(Dataset entries)
=====
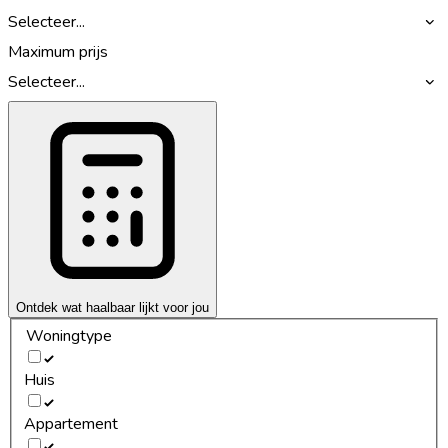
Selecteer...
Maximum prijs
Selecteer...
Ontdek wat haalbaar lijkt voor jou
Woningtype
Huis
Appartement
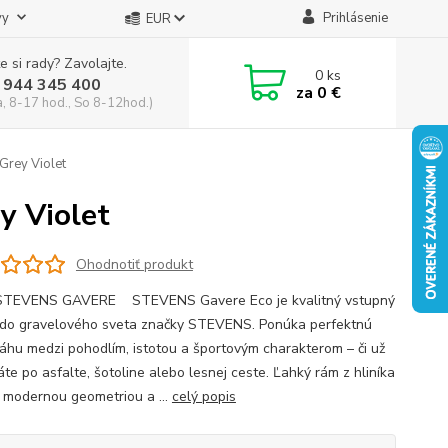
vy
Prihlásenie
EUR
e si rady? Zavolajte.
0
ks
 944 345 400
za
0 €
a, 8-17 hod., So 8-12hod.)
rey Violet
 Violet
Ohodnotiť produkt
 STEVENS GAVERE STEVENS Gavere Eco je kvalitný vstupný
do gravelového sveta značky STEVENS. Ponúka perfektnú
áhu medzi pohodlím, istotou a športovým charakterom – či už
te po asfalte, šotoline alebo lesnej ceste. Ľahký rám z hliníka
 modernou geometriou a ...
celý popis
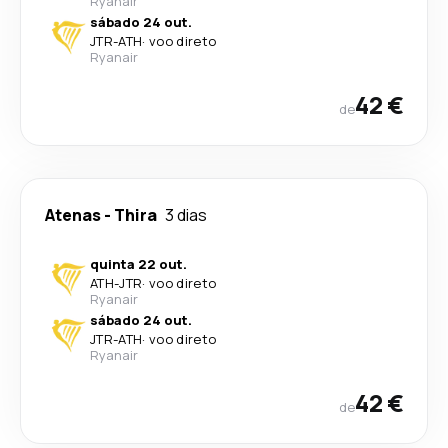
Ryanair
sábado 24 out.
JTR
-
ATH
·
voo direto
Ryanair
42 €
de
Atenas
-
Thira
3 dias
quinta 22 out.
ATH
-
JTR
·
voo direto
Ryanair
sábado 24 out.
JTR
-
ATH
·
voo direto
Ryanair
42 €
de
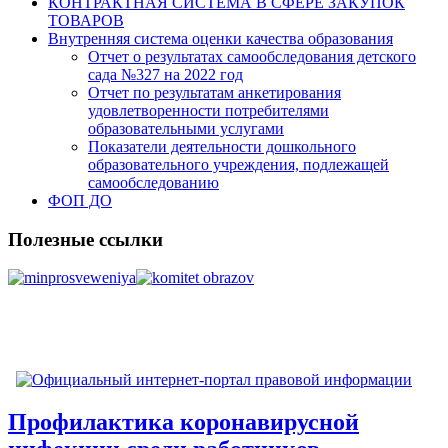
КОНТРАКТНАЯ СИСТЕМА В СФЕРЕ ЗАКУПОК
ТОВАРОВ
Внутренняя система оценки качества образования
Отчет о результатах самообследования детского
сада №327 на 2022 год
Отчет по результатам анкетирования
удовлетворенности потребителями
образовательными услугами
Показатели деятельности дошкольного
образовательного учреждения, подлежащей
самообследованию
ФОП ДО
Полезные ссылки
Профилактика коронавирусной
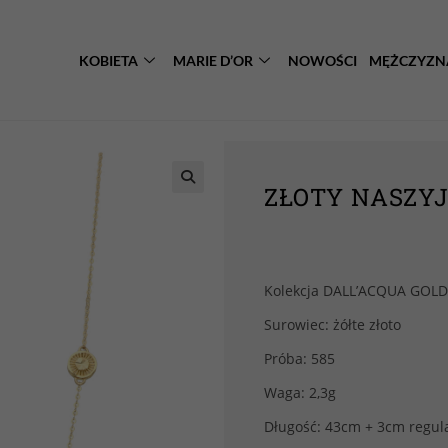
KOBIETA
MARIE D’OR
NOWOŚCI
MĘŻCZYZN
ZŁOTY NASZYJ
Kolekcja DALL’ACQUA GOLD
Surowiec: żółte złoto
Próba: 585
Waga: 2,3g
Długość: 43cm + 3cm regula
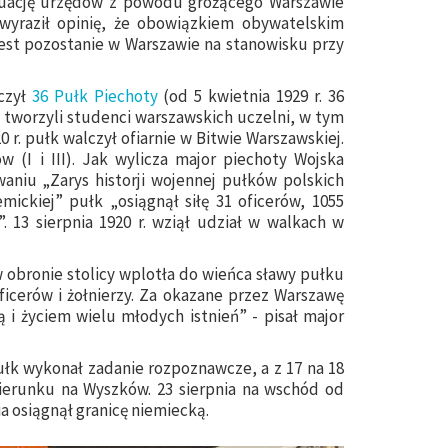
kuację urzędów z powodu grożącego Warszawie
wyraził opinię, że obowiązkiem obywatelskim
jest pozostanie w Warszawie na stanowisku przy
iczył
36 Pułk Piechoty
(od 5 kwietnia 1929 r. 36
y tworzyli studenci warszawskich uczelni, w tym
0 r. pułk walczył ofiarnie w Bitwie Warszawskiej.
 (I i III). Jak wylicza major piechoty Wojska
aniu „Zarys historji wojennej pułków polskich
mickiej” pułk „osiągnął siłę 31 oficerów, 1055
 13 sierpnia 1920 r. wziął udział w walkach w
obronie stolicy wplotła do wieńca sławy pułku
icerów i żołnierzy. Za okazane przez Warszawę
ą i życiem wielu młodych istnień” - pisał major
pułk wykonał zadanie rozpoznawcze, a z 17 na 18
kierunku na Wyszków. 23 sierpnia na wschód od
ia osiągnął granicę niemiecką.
=====
Goal of the exercise:
Revise the entries by replacing "Selecteer..." with "Kies..." wherever it occurs, keeping everything else unchanged. Give the revised text without the pictures.

Answer section:
Kies...
Maximum prijs
Kies...
Ontdek wat haalbaar lijkt voor jou
Woningtype
Huis
Appartement
vy
Prihlásenie
EUR
e si rady? Zavolajte.
0
ks
 944 345 400
za
0 €
a, 8-17 hod., So 8-12hod.)
rey Violet
 Violet
Ohodnotiť produkt
 STEVENS GAVERE STEVENS Gavere Eco je kvalitný vstupný
do gravelového sveta značky STEVENS. Ponúka perfektnú
áhu medzi pohodlím, istotou a športovým charakterom – či už
te po asfalte, šotoline alebo lesnej ceste. Ľahký rám z hliníka
 modernou geometriou a ...
celý popis
Ryanair
sábado 24 out.
JTR
-
ATH
·
voo direto
Ryanair
42 €
de
Atenas
-
Thira
3 dias
quinta 22 out.
ATH
-
JTR
·
voo direto
Ryanair
sábado 24 out.
JTR
-
ATH
·
voo direto
Ryanair
42 €
de
КОНТРАКТНАЯ СИСТЕМА В СФЕРЕ ЗАКУПОК
ТОВАРОВ
Внутренняя система оценки качества образования
Отчет о результатах самообследования детского
сада №327 на 2022 год
Отчет по результатам анкетирования
удовлетворенности потребителями
образовательными услугами
Показатели деятельности дошкольного
образовательного учреждения, подлежащей
самообследованию
ФОП ДО
Полезные ссылки
Профилактика коронавирусной
KOBIETA
MARIE D’OR
NOWOŚCI
MĘŻCZYZN
ZŁOTY NASZYJ
Kolekcja DALL’ACQUA GOLD
Surowiec: żółte złoto
Próba: 585
Waga: 2,3g
Długość: 43cm + 3cm regula
kuację urzędów z powodu grożącego Warszawie
wyraził opinię, że obowiązkiem obywatelskim
jest pozostanie w Warszawie na stanowisku przy
iczył
36 Pułk Piechoty
(od 5 kwietnia 1929 r. 36
y tworzyli studenci warszawskich uczelni, w tym
0 r. pułk walczył ofiarnie w Bitwie Warszawskiej.
 (I i III). Jak wylicza major piechoty Wojska
aniu „Zarys historji wojennej pułków polskich
mickiej” pułk „osiągnął siłę 31 oficerów, 1055
 13 sierpnia 1920 r. wziął udział w walkach w
obronie stolicy wplotła do wieńca sławy pułku
icerów i żołnierzy. Za okazane przez Warszawę
ą i życiem wielu młodych istnień” - pisał major
pułk wykonał zadanie rozpoznawcze, a z 17 na 18
kierunku na Wyszków. 23 sierpnia na wschód od
ia osiągnął granicę niemiecką.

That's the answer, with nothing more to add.